I’ve heard it consistently or the past few years from people young and old: “Music isn’t as good as it used to be”’
While I’ve heard friends say,“there is still good music – you just have to dig — ” or when my dad claims that “music was just as bad in the 80’s,” I have to say that about this decade’s music just seems like a whole step down in quality compared to the years past.
In my opinion, there is one overarching reason for it all: music streaming services.
Even though streaming apps like Spotify or Apple Music are extremely convenient and give the typical listener hours upon hours of music to lend an ear to, in reality, the careers of today’s musicians are being severely damaged. This can mostly be blamed on the extremely meager amount of money that artists make off of their streams. According to a 2018 article by CNBC, on average, Spotify artists make $0.006 to $0.0084 per stream. This would mean that for a song with 1 million streams, the music rights holders would only make about $8,000. In most cases, a significant amount of the money made by streaming services goes to others involved in the production of the music or to the streaming service itself.. This makes it almost impossible for an artist to make a living purely off of streams.
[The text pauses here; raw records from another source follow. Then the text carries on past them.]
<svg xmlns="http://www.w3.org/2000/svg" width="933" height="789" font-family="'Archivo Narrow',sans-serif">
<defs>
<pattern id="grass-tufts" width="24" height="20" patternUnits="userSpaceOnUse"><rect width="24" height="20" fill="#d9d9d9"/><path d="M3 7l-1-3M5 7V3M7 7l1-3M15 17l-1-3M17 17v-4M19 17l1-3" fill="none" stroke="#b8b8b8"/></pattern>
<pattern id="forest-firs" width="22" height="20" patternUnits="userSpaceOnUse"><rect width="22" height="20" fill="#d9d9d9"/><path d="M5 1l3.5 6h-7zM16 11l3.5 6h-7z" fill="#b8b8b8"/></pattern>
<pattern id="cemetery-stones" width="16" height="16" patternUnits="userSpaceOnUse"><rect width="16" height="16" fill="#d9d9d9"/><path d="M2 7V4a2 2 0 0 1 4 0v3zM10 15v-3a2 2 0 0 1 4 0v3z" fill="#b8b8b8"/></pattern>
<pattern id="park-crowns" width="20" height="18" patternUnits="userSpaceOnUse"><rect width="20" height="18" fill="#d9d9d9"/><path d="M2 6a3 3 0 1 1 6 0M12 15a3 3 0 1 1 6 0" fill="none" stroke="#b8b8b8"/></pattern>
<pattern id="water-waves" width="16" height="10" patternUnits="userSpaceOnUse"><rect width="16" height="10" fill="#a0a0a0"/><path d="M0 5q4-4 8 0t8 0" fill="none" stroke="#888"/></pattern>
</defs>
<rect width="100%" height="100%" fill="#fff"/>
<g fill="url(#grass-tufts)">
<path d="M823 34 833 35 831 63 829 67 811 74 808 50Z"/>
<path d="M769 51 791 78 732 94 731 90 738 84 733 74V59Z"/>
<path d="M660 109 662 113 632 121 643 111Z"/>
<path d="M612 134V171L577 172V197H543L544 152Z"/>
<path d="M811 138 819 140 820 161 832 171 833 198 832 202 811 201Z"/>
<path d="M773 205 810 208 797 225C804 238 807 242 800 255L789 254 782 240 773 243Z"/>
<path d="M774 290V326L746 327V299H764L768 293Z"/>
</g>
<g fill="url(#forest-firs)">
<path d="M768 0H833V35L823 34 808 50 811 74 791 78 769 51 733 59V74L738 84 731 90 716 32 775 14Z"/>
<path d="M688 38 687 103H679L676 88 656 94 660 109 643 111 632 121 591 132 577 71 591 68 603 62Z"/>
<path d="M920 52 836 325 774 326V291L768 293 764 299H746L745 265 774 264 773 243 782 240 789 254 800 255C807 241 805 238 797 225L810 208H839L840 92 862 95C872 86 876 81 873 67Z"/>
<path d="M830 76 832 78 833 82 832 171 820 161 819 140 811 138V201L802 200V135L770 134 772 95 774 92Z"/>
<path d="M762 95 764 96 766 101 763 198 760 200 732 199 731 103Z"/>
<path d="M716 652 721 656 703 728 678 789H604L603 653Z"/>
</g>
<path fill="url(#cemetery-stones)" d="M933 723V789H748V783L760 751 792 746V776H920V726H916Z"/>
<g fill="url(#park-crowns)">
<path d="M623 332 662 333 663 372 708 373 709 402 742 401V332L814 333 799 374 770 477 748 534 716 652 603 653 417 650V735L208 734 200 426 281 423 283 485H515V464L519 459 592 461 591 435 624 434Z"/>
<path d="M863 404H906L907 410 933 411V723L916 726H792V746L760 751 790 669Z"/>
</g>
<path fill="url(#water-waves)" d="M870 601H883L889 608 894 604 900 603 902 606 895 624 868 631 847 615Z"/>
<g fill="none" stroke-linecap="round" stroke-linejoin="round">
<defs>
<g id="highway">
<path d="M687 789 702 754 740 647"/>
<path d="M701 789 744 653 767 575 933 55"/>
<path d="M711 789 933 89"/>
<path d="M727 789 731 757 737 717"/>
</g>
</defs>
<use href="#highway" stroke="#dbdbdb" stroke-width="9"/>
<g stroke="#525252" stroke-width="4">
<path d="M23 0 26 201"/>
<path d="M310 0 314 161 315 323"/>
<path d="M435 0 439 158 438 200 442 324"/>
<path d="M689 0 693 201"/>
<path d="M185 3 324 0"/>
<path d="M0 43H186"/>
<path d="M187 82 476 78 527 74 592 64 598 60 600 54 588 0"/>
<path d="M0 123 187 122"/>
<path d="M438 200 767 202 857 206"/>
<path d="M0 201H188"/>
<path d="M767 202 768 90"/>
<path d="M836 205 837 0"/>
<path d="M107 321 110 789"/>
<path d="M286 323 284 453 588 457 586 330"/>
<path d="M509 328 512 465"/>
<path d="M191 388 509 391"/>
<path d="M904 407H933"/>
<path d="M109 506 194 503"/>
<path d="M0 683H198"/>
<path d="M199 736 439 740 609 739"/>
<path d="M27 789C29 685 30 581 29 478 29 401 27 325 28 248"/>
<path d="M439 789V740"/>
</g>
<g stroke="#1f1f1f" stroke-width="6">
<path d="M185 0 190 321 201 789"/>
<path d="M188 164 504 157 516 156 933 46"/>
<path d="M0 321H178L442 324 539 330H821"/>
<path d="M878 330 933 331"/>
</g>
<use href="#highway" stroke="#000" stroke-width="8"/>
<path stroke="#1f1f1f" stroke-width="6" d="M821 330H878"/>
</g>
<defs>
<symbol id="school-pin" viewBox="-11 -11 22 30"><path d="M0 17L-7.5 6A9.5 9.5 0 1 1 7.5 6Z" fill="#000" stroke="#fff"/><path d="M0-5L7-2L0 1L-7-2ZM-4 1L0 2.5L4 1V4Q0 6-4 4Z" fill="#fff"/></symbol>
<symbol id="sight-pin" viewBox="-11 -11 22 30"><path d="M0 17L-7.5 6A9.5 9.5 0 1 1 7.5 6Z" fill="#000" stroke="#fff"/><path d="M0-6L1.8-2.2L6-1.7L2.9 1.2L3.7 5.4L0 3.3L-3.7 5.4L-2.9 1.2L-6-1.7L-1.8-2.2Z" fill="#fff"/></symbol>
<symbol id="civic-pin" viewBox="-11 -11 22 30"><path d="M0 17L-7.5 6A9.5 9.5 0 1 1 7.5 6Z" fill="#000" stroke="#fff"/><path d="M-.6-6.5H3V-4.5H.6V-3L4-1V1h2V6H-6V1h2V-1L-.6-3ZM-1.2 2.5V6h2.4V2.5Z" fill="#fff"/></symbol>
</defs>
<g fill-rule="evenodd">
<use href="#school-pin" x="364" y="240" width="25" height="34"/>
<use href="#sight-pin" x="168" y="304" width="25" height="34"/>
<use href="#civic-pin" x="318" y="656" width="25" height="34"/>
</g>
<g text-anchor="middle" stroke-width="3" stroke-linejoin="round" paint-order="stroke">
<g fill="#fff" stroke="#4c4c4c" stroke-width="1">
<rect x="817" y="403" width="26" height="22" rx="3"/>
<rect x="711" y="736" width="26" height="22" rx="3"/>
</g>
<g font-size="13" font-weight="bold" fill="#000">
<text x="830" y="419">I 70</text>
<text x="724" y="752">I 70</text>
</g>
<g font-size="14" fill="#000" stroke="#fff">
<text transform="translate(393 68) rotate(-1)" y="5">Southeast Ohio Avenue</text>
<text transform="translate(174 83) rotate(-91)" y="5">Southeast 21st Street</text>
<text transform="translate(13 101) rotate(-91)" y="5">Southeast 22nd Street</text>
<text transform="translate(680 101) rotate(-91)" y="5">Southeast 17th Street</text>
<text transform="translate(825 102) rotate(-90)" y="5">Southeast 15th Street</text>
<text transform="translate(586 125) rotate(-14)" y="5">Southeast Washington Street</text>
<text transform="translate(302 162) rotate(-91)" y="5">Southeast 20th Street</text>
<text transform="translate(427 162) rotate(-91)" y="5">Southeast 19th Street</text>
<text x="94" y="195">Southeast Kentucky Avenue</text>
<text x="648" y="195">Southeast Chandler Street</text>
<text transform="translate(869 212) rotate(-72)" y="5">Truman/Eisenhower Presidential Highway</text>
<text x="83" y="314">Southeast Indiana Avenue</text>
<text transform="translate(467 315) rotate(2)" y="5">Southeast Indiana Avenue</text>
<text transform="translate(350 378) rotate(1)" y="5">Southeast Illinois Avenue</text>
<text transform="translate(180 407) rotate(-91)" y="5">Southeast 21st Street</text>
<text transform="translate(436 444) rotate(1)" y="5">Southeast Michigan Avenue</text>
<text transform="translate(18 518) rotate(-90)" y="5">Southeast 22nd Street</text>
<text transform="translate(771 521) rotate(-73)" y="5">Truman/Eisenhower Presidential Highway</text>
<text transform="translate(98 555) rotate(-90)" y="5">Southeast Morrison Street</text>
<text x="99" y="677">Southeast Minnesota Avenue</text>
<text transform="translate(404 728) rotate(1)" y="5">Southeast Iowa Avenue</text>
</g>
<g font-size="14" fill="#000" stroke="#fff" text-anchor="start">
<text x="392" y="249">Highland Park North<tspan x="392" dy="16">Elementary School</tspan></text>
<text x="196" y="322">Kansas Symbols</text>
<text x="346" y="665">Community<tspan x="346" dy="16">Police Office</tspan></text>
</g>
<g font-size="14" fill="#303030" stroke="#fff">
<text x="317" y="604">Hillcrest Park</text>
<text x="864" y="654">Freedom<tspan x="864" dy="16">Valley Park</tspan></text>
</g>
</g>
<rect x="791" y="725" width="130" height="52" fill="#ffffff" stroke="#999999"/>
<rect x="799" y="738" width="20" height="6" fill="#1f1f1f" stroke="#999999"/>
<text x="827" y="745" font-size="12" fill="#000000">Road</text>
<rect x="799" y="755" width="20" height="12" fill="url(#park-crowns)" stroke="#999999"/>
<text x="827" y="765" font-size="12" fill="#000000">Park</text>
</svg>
With no other way to make a sizable amount of money, artists are forced to tour relentlessly, sometimes for more than a year at a time, non-stop on the road. Additionally, due to the lack of revenue musicians make, it becomes difficult to stay in the industry, let alone build a long lasting career. This will almost certainly eliminate any power the independent or “indie” movement has, and the huge record labels will have almost complete power over the type of music we consume on a daily basis. To prevent the death of diverse music, fans and artists need to stand up against streaming, and start buying albums again — to save artistry.
This can be accomplished by purchasing digital copies of albums, or going to the many local record stores in the metro, such as Mills Record Company in Westport or Vinyl Renaissance in Overland Park.
Music brings us joy, it excites us and invigorates our lives. It doesn’t matter what genre you enjoy. Without artists collecting the earnings they deserve, the music industry as we’ve always known it, will cease to exist.